Late last month, the Minnesota Department of Education (MDE) released new data regarding Minnesota’s high school graduation rate. The good news from the MDE, according to the Star Tribune, is that the “graduation rate for Minnesota students is the highest it’s been in a decade, even though many minority students continue to lag behind their white peers when it comes to getting a diploma on time.”
The new data showed that in 2013, “85 percent of white students, 56 percent of black students and 58 percent of Hispanic students graduated”. Minnesota is not alone –many other states show an increase in the number of students leaving high school with a diploma. In 2014, according to the Star Tribune, the US graduation rate was the highest it has been in 40 years when nearly “78 percent of high school students nationwide graduated on time.”
What happens to a Minnesotan who doesn’t earn a high school diploma?

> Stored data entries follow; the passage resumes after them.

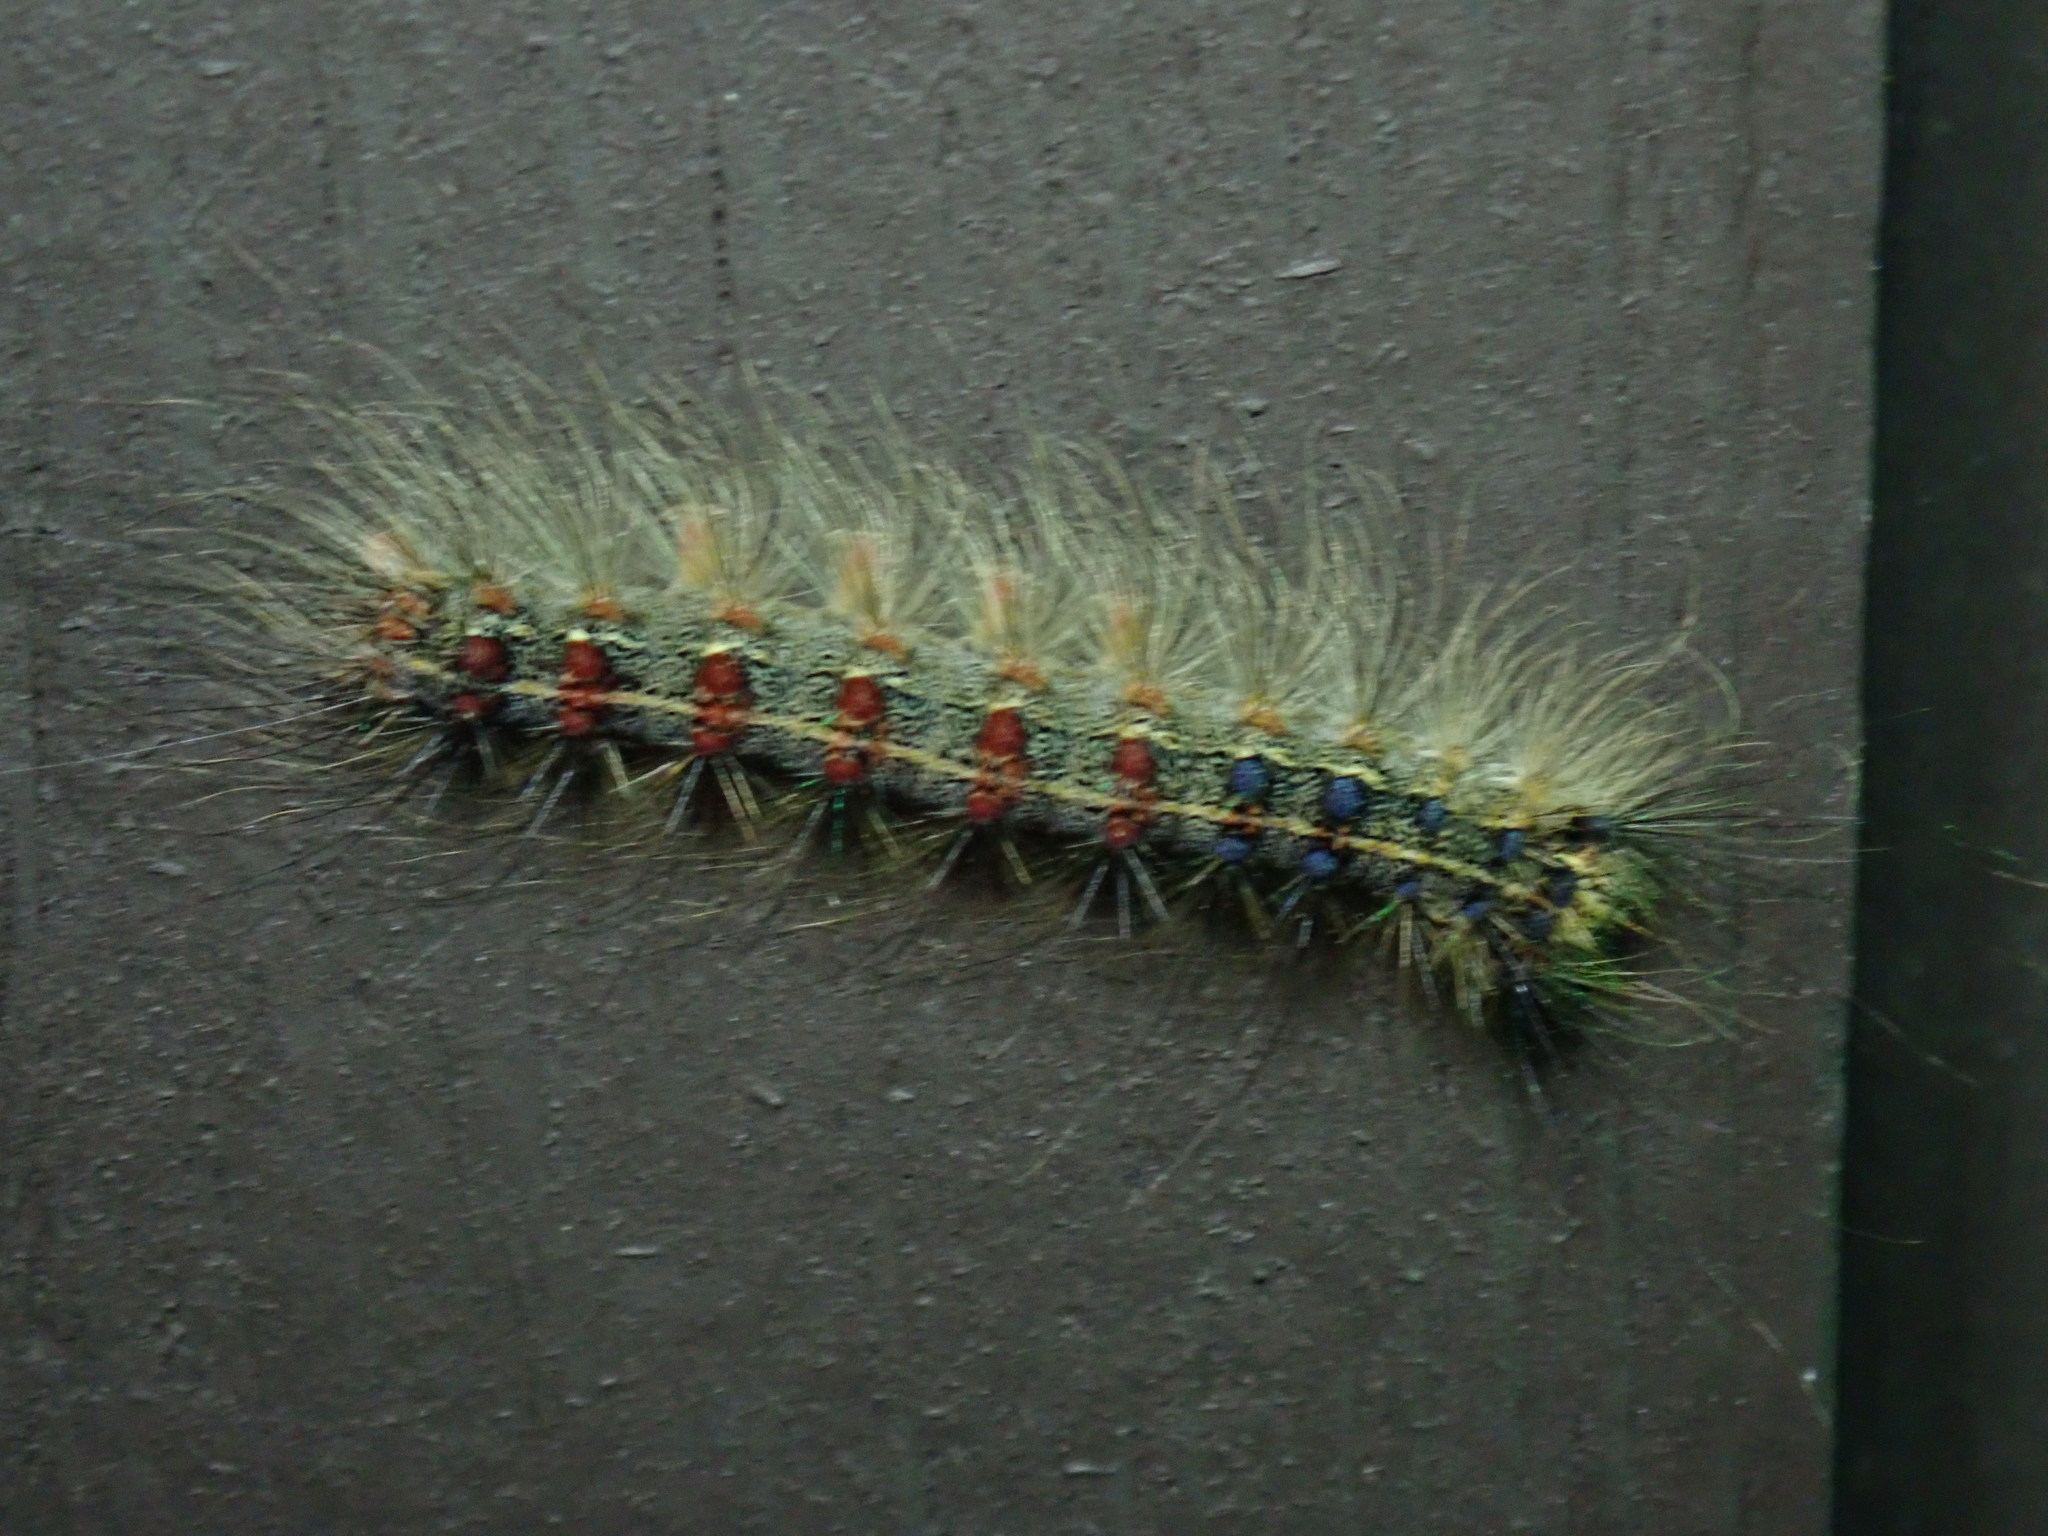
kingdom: Animalia
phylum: Arthropoda
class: Insecta
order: Lepidoptera
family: Erebidae
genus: Lymantria
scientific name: Lymantria dispar
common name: Gypsy moth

Those students face daunting challenges in life because the public education system has failed them. Instead of a celebratory front page news story, these students become a statistic in a report issued by the Center for Popular Democracy. Hardly part of the “vast right-wing conspiracy”, The Center for Popular Democracy’s “partners” include the National Education Association (NEA), the American Federation of Teachers, and the AFL-CIO, to name just a few.
According to a recently released report from The Center for Popular Democracy, “Minnesota has the third-highest unemployment gap between white and black people in the country – with the jobless rate among blacks almost four times higher than among whites.” Minnesota’s astonishing statewide high rate of unemployment among African-Americans “fell” to 11.9 percent in 2014 down from a previous high of 15.4 percent seven years earlier. In 2014, the white unemployment rate in the state was 3.2 percent.
In 2013, the Star Tribune reported that, according to the Bureau of Labor Statistics, “Minnesota was second only to Wyoming [where the] black unemployment rate was triple the white rate.” There was virtually no change in the Minnesota’s Hispanic unemployment rate (7 percent) which remains at nearly twice the rate of white unemployment.
Furthermore, according to a report on “Bring Me the News.com”, and “WalletHub”, “Minnesota has the second-worst wealth gap between white people and people of color in the United States.”
So while officials at the Minnesota Department of Education continue celebrating the “improving” graduation rate, we’ll postpone any celebrations. We’ll wait until there is no “achievement gap” for minority students that attend (and graduate on time from) Minnesota’s public schools. That will be worth celebrating.